■ PROBLEM SET:
[A] According to the market commentary, by how much did South Korea's Kospi plunge overnight?
[B] For each statement below, state whether it agrees with the market commentary, answering yes or no and quoting the deciding words: (i) Morgan Stanley lowered its global economic outlook; (ii) European markets opened with sharp gains this morning; (iii) the 10-year Treasury yield has declined further this morning.
[C] Carry the market commentary forward, beginning after its final sentence.

■ SUPPLIED TEXT:
The negative sentiment that sent U.S. and European markets sharply lower Thursday is carrying over into today's session.
Global equity markets appeared to be stabilizing this week following last week's extreme volatility. Unfortunately, concerns regarding economic growth and the eurozone debt crisis -- specifically capital constraints for European banks -- returned with vigor yesterday.
These risks had not receded from the marketplace, but apparently they had from the minds of investors. Market participants were given just enough reminders yesterday to flee risk assets, including:
- Morgan Stanley lowered its global economic outlook
- New York Federal Reserve reportedly intensified its scrutiny of the U.S. operations of Europe's largest banks
- A European bank accessed the European Central Bank's 7-day liquidity program for the first time since February
- The Philadelphia Federal Reserve Business Outlook plummeted
Asian markets played catch-up overnight. South Korea's export-heavy market experienced the worst sell-off, as the Kospi plunged 6.2%.
European markets opened with modest declines this morning, but sold off aggressively just after the open, led once again by banks.
U.S. futures followed, and currently point to another lower open, though they have rebounded off of their worst levels. S&P futures are trading 1.3% lower.
The rebound off of the lows was aided by a sell-off in the dollar. While gold and silver continue their advance this morning, the other safety assets have not joined in. The 10-year Treasury yield, which briefly traded below 2.00% yesterday, has added a few basis points.

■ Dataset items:
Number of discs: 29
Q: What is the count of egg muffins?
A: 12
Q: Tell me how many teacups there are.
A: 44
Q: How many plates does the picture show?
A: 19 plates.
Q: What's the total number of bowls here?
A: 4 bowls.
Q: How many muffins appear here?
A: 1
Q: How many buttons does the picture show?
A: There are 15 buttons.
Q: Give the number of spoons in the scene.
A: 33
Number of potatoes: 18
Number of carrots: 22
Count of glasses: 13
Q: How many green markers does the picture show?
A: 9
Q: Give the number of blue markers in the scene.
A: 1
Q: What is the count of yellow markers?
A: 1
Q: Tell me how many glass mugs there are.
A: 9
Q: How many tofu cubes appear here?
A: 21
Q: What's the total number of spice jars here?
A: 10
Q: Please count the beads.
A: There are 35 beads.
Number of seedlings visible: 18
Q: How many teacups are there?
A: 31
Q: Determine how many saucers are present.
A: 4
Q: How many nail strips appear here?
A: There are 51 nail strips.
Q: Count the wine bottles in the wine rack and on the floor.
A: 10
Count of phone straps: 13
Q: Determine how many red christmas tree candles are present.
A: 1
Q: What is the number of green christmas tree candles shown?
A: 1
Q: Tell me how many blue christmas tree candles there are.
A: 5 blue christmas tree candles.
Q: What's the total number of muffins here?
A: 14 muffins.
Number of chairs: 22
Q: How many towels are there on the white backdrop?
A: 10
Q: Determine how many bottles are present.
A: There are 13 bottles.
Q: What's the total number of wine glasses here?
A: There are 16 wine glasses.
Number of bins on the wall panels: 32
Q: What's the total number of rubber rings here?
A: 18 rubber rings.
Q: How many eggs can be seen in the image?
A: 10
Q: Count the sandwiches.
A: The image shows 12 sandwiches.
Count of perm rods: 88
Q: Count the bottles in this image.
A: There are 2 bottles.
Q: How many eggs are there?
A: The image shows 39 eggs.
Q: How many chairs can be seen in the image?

■ EXPECTED ANSWERS:
[A] 6.2%

[B]
(i) Yes: "Morgan Stanley lowered its global economic outlook"
(ii) No: "European markets opened with modest declines this morning"
(iii) No: "The 10-year Treasury yield, which briefly traded below 2.00% yesterday, has added a few basis points."

[C]
A busy earnings week for retailers actually ended about an hour before the close Thursday.
HP (HPQ) released its results early after it was leaked that the company is in talks to sell its PC business and is acquiring enterprise information management software company Autonomy. HP issued disappointing guidance, though. The stock lost 6% yesterday, and is trading down another 18% this morning.
It will be interesting to see how today's session plays out. Last Friday's session, amid the market turmoil, turned out to be a slow one more typical of the summer doldrums. There is that possibility today with a very thin calendar that includes no economic data.
At the same time, today is an options expiration Friday, which should lead to strong volume. And with the annual Jackson Hole economic symposium next week (August 26-28), we would expect speculation about Federal Reserve activity to intensify in the coming week. There have already been rumors today.
--David M. Campione, CFA
Dave is an analyst for Briefing Research, Briefing.com's institutional research service. To request a free trial, please email researchsales@briefing.com.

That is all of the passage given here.